Mais cette compression de l'épaisseur de la structure de l'Eglise à la seule parole personnelle du pape n'est pas sans poser de questions. D'abord, le pape ne s'adresse que rarement "à tout le monde", et cette divulgation au monde entier de propos adressés aux Africains/évêques/prêtres/jeunes italiens/ou/ou/ou amène des ambigüités que tous ne savent interpréter. Le pape parle précis, et il ne joue que très peu du mode de la petite phrase médiatique. Et sans vecteur de lecture, ça va pas être simple.
Ensuite, il y a cette histoire de proximité absolue. L'idée même, par exemple que Cécile Duflot puisse lire un tweet que je lui adresse, et me répondre personnellement est à la fois intéressant, grisant mais en même temps embêtant. En effet, les médiations plus proches, humaines, ont elles aussi leur pertinence. une figure lointaine et impersonnelle est plus facile à puncher qu'un visage au plus près. Mais ça nourrit aussi l'idée commune que les prêtres sont des portes voix papaux. J'en veux pour preuve une question qui m'a été adressée par un journaliste d'Europe 1: "quels sont vos rapports au quotidien avec le Vatican?" – euh...

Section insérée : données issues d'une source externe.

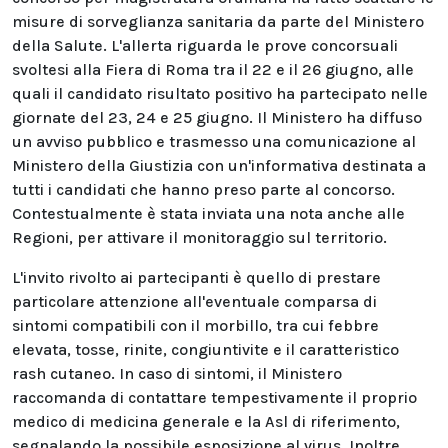
misure di sorveglianza sanitaria da parte del Ministero
della Salute. L'allerta riguarda le prove concorsuali
svoltesi alla Fiera di Roma tra il 22 e il 26 giugno, alle
quali il candidato risultato positivo ha partecipato nelle
giornate del 23, 24 e 25 giugno. Il Ministero ha diffuso
un avviso pubblico e trasmesso una comunicazione al
Ministero della Giustizia con un'informativa destinata a
tutti i candidati che hanno preso parte al concorso.
Contestualmente è stata inviata una nota anche alle
Regioni, per attivare il monitoraggio sul territorio.
L'invito rivolto ai partecipanti è quello di prestare
particolare attenzione all'eventuale comparsa di
sintomi compatibili con il morbillo, tra cui febbre
elevata, tosse, rinite, congiuntivite e il caratteristico
rash cutaneo. In caso di sintomi, il Ministero
raccomanda di contattare tempestivamente il proprio
medico di medicina generale e la Asl di riferimento,
segnalando la possibile esposizione al virus. Inoltre,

Alors je ne sais si je dois me réjouir que le pape vienne sur twitter.
Pour ma part, je me suis toujours situé sur internet un peu en franc tireur, comme David, prêtre à Cherbourg, et qui parle en ce nom. Ni comme le curé que je ne suis pas, ni comme parole officielle de l'Eglise que je n'ai pas, mais essayant d'accueillir le mystère dans l'embrouillamini de ma vie et de mes engagements. Là, ce sera un compte twitter officiel. Reste à voir ce qui en sortira.
Mais bon, après tout, s'il n'y en a qu'un à suivre, vraiment, c'est pas le pape, c'est son patron. @, DM, twitts, il fait ça mieux que tous. Sans perte de qualité.